Entries provided ▸
□ □ □ □ □ □ □
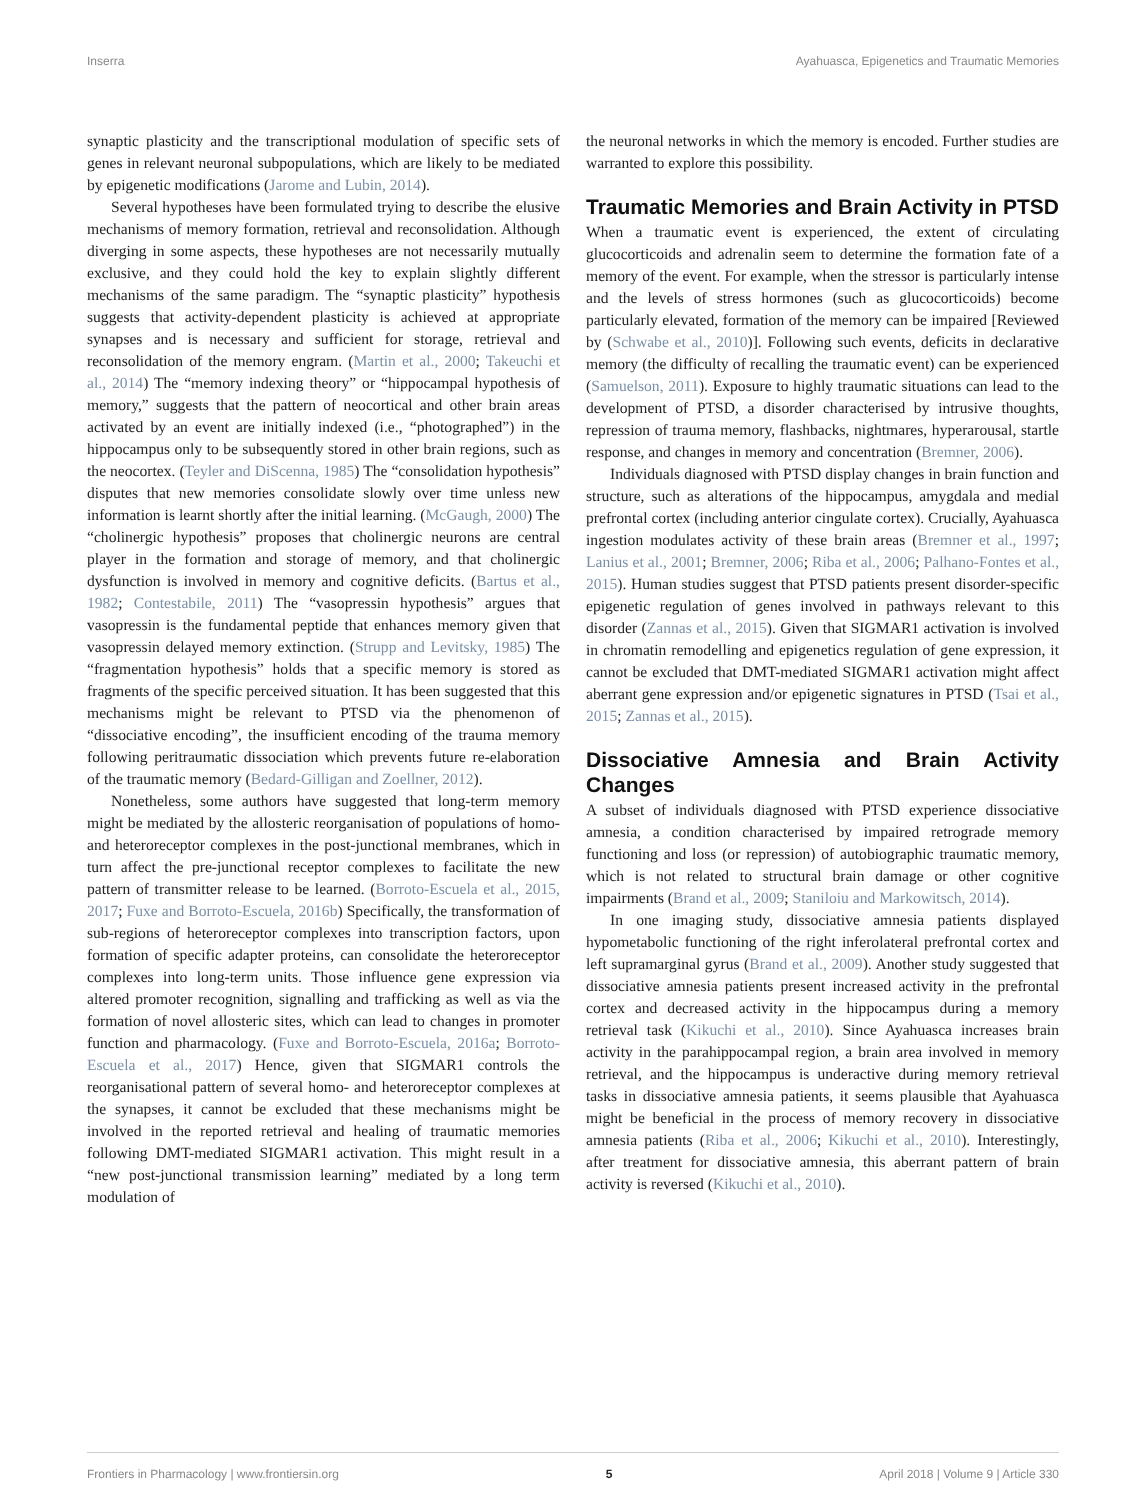Inserra Ayahuasca, Epigenetics and Traumatic Memories
synaptic plasticity and the transcriptional modulation of specific sets of genes in relevant neuronal subpopulations, which are likely to be mediated by epigenetic modifications (Jarome and Lubin, 2014).
Several hypotheses have been formulated trying to describe the elusive mechanisms of memory formation, retrieval and reconsolidation. Although diverging in some aspects, these hypotheses are not necessarily mutually exclusive, and they could hold the key to explain slightly different mechanisms of the same paradigm. The “synaptic plasticity” hypothesis suggests that activity-dependent plasticity is achieved at appropriate synapses and is necessary and sufficient for storage, retrieval and reconsolidation of the memory engram. (Martin et al., 2000; Takeuchi et al., 2014) The “memory indexing theory” or “hippocampal hypothesis of memory,” suggests that the pattern of neocortical and other brain areas activated by an event are initially indexed (i.e., “photographed”) in the hippocampus only to be subsequently stored in other brain regions, such as the neocortex. (Teyler and DiScenna, 1985) The “consolidation hypothesis” disputes that new memories consolidate slowly over time unless new information is learnt shortly after the initial learning. (McGaugh, 2000) The “cholinergic hypothesis” proposes that cholinergic neurons are central player in the formation and storage of memory, and that cholinergic dysfunction is involved in memory and cognitive deficits. (Bartus et al., 1982; Contestabile, 2011) The “vasopressin hypothesis” argues that vasopressin is the fundamental peptide that enhances memory given that vasopressin delayed memory extinction. (Strupp and Levitsky, 1985) The “fragmentation hypothesis” holds that a specific memory is stored as fragments of the specific perceived situation. It has been suggested that this mechanisms might be relevant to PTSD via the phenomenon of “dissociative encoding”, the insufficient encoding of the trauma memory following peritraumatic dissociation which prevents future re-elaboration of the traumatic memory (Bedard-Gilligan and Zoellner, 2012).
Nonetheless, some authors have suggested that long-term memory might be mediated by the allosteric reorganisation of populations of homo- and heteroreceptor complexes in the post-junctional membranes, which in turn affect the pre-junctional receptor complexes to facilitate the new pattern of transmitter release to be learned. (Borroto-Escuela et al., 2015, 2017; Fuxe and Borroto-Escuela, 2016b) Specifically, the transformation of sub-regions of heteroreceptor complexes into transcription factors, upon formation of specific adapter proteins, can consolidate the heteroreceptor complexes into long-term units. Those influence gene expression via altered promoter recognition, signalling and trafficking as well as via the formation of novel allosteric sites, which can lead to changes in promoter function and pharmacology. (Fuxe and Borroto-Escuela, 2016a; Borroto-Escuela et al., 2017) Hence, given that SIGMAR1 controls the reorganisational pattern of several homo- and heteroreceptor complexes at the synapses, it cannot be excluded that these mechanisms might be involved in the reported retrieval and healing of traumatic memories following DMT-mediated SIGMAR1 activation. This might result in a “new post-junctional transmission learning” mediated by a long term modulation of
the neuronal networks in which the memory is encoded. Further studies are warranted to explore this possibility.
Traumatic Memories and Brain Activity in PTSD
When a traumatic event is experienced, the extent of circulating glucocorticoids and adrenalin seem to determine the formation fate of a memory of the event. For example, when the stressor is particularly intense and the levels of stress hormones (such as glucocorticoids) become particularly elevated, formation of the memory can be impaired [Reviewed by (Schwabe et al., 2010)]. Following such events, deficits in declarative memory (the difficulty of recalling the traumatic event) can be experienced (Samuelson, 2011). Exposure to highly traumatic situations can lead to the development of PTSD, a disorder characterised by intrusive thoughts, repression of trauma memory, flashbacks, nightmares, hyperarousal, startle response, and changes in memory and concentration (Bremner, 2006).
Individuals diagnosed with PTSD display changes in brain function and structure, such as alterations of the hippocampus, amygdala and medial prefrontal cortex (including anterior cingulate cortex). Crucially, Ayahuasca ingestion modulates activity of these brain areas (Bremner et al., 1997; Lanius et al., 2001; Bremner, 2006; Riba et al., 2006; Palhano-Fontes et al., 2015). Human studies suggest that PTSD patients present disorder-specific epigenetic regulation of genes involved in pathways relevant to this disorder (Zannas et al., 2015). Given that SIGMAR1 activation is involved in chromatin remodelling and epigenetics regulation of gene expression, it cannot be excluded that DMT-mediated SIGMAR1 activation might affect aberrant gene expression and/or epigenetic signatures in PTSD (Tsai et al., 2015; Zannas et al., 2015).
Dissociative Amnesia and Brain Activity Changes
A subset of individuals diagnosed with PTSD experience dissociative amnesia, a condition characterised by impaired retrograde memory functioning and loss (or repression) of autobiographic traumatic memory, which is not related to structural brain damage or other cognitive impairments (Brand et al., 2009; Staniloiu and Markowitsch, 2014).
In one imaging study, dissociative amnesia patients displayed hypometabolic functioning of the right inferolateral prefrontal cortex and left supramarginal gyrus (Brand et al., 2009). Another study suggested that dissociative amnesia patients present increased activity in the prefrontal cortex and decreased activity in the hippocampus during a memory retrieval task (Kikuchi et al., 2010). Since Ayahuasca increases brain activity in the parahippocampal region, a brain area involved in memory retrieval, and the hippocampus is underactive during memory retrieval tasks in dissociative amnesia patients, it seems plausible that Ayahuasca might be beneficial in the process of memory recovery in dissociative amnesia patients (Riba et al., 2006; Kikuchi et al., 2010). Interestingly, after treatment for dissociative amnesia, this aberrant pattern of brain activity is reversed (Kikuchi et al., 2010).
Frontiers in Pharmacology | www.frontiersin.org 5 April 2018 | Volume 9 | Article 330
□ □ □ □ □ □ □
Work instruction ▸ Line for line, retype the material exactly, omitting any pictures.

Answer for this exercise ▸
Inserra Ayahuasca, Epigenetics and Traumatic Memories
synaptic plasticity and the transcriptional modulation of specific sets of genes in relevant neuronal subpopulations, which are likely to be mediated by epigenetic modifications (Jarome and Lubin, 2014).
Several hypotheses have been formulated trying to describe the elusive mechanisms of memory formation, retrieval and reconsolidation. Although diverging in some aspects, these hypotheses are not necessarily mutually exclusive, and they could hold the key to explain slightly different mechanisms of the same paradigm. The “synaptic plasticity” hypothesis suggests that activity-dependent plasticity is achieved at appropriate synapses and is necessary and sufficient for storage, retrieval and reconsolidation of the memory engram. (Martin et al., 2000; Takeuchi et al., 2014) The “memory indexing theory” or “hippocampal hypothesis of memory,” suggests that the pattern of neocortical and other brain areas activated by an event are initially indexed (i.e., “photographed”) in the hippocampus only to be subsequently stored in other brain regions, such as the neocortex. (Teyler and DiScenna, 1985) The “consolidation hypothesis” disputes that new memories consolidate slowly over time unless new information is learnt shortly after the initial learning. (McGaugh, 2000) The “cholinergic hypothesis” proposes that cholinergic neurons are central player in the formation and storage of memory, and that cholinergic dysfunction is involved in memory and cognitive deficits. (Bartus et al., 1982; Contestabile, 2011) The “vasopressin hypothesis” argues that vasopressin is the fundamental peptide that enhances memory given that vasopressin delayed memory extinction. (Strupp and Levitsky, 1985) The “fragmentation hypothesis” holds that a specific memory is stored as fragments of the specific perceived situation. It has been suggested that this mechanisms might be relevant to PTSD via the phenomenon of “dissociative encoding”, the insufficient encoding of the trauma memory following peritraumatic dissociation which prevents future re-elaboration of the traumatic memory (Bedard-Gilligan and Zoellner, 2012).
Nonetheless, some authors have suggested that long-term memory might be mediated by the allosteric reorganisation of populations of homo- and heteroreceptor complexes in the post-junctional membranes, which in turn affect the pre-junctional receptor complexes to facilitate the new pattern of transmitter release to be learned. (Borroto-Escuela et al., 2015, 2017; Fuxe and Borroto-Escuela, 2016b) Specifically, the transformation of sub-regions of heteroreceptor complexes into transcription factors, upon formation of specific adapter proteins, can consolidate the heteroreceptor complexes into long-term units. Those influence gene expression via altered promoter recognition, signalling and trafficking as well as via the formation of novel allosteric sites, which can lead to changes in promoter function and pharmacology. (Fuxe and Borroto-Escuela, 2016a; Borroto-Escuela et al., 2017) Hence, given that SIGMAR1 controls the reorganisational pattern of several homo- and heteroreceptor complexes at the synapses, it cannot be excluded that these mechanisms might be involved in the reported retrieval and healing of traumatic memories following DMT-mediated SIGMAR1 activation. This might result in a “new post-junctional transmission learning” mediated by a long term modulation of
the neuronal networks in which the memory is encoded. Further studies are warranted to explore this possibility.
Traumatic Memories and Brain Activity in PTSD
When a traumatic event is experienced, the extent of circulating glucocorticoids and adrenalin seem to determine the formation fate of a memory of the event. For example, when the stressor is particularly intense and the levels of stress hormones (such as glucocorticoids) become particularly elevated, formation of the memory can be impaired [Reviewed by (Schwabe et al., 2010)]. Following such events, deficits in declarative memory (the difficulty of recalling the traumatic event) can be experienced (Samuelson, 2011). Exposure to highly traumatic situations can lead to the development of PTSD, a disorder characterised by intrusive thoughts, repression of trauma memory, flashbacks, nightmares, hyperarousal, startle response, and changes in memory and concentration (Bremner, 2006).
Individuals diagnosed with PTSD display changes in brain function and structure, such as alterations of the hippocampus, amygdala and medial prefrontal cortex (including anterior cingulate cortex). Crucially, Ayahuasca ingestion modulates activity of these brain areas (Bremner et al., 1997; Lanius et al., 2001; Bremner, 2006; Riba et al., 2006; Palhano-Fontes et al., 2015). Human studies suggest that PTSD patients present disorder-specific epigenetic regulation of genes involved in pathways relevant to this disorder (Zannas et al., 2015). Given that SIGMAR1 activation is involved in chromatin remodelling and epigenetics regulation of gene expression, it cannot be excluded that DMT-mediated SIGMAR1 activation might affect aberrant gene expression and/or epigenetic signatures in PTSD (Tsai et al., 2015; Zannas et al., 2015).
Dissociative Amnesia and Brain Activity Changes
A subset of individuals diagnosed with PTSD experience dissociative amnesia, a condition characterised by impaired retrograde memory functioning and loss (or repression) of autobiographic traumatic memory, which is not related to structural brain damage or other cognitive impairments (Brand et al., 2009; Staniloiu and Markowitsch, 2014).
In one imaging study, dissociative amnesia patients displayed hypometabolic functioning of the right inferolateral prefrontal cortex and left supramarginal gyrus (Brand et al., 2009). Another study suggested that dissociative amnesia patients present increased activity in the prefrontal cortex and decreased activity in the hippocampus during a memory retrieval task (Kikuchi et al., 2010). Since Ayahuasca increases brain activity in the parahippocampal region, a brain area involved in memory retrieval, and the hippocampus is underactive during memory retrieval tasks in dissociative amnesia patients, it seems plausible that Ayahuasca might be beneficial in the process of memory recovery in dissociative amnesia patients (Riba et al., 2006; Kikuchi et al., 2010). Interestingly, after treatment for dissociative amnesia, this aberrant pattern of brain activity is reversed (Kikuchi et al., 2010).
Frontiers in Pharmacology | www.frontiersin.org 5 April 2018 | Volume 9 | Article 330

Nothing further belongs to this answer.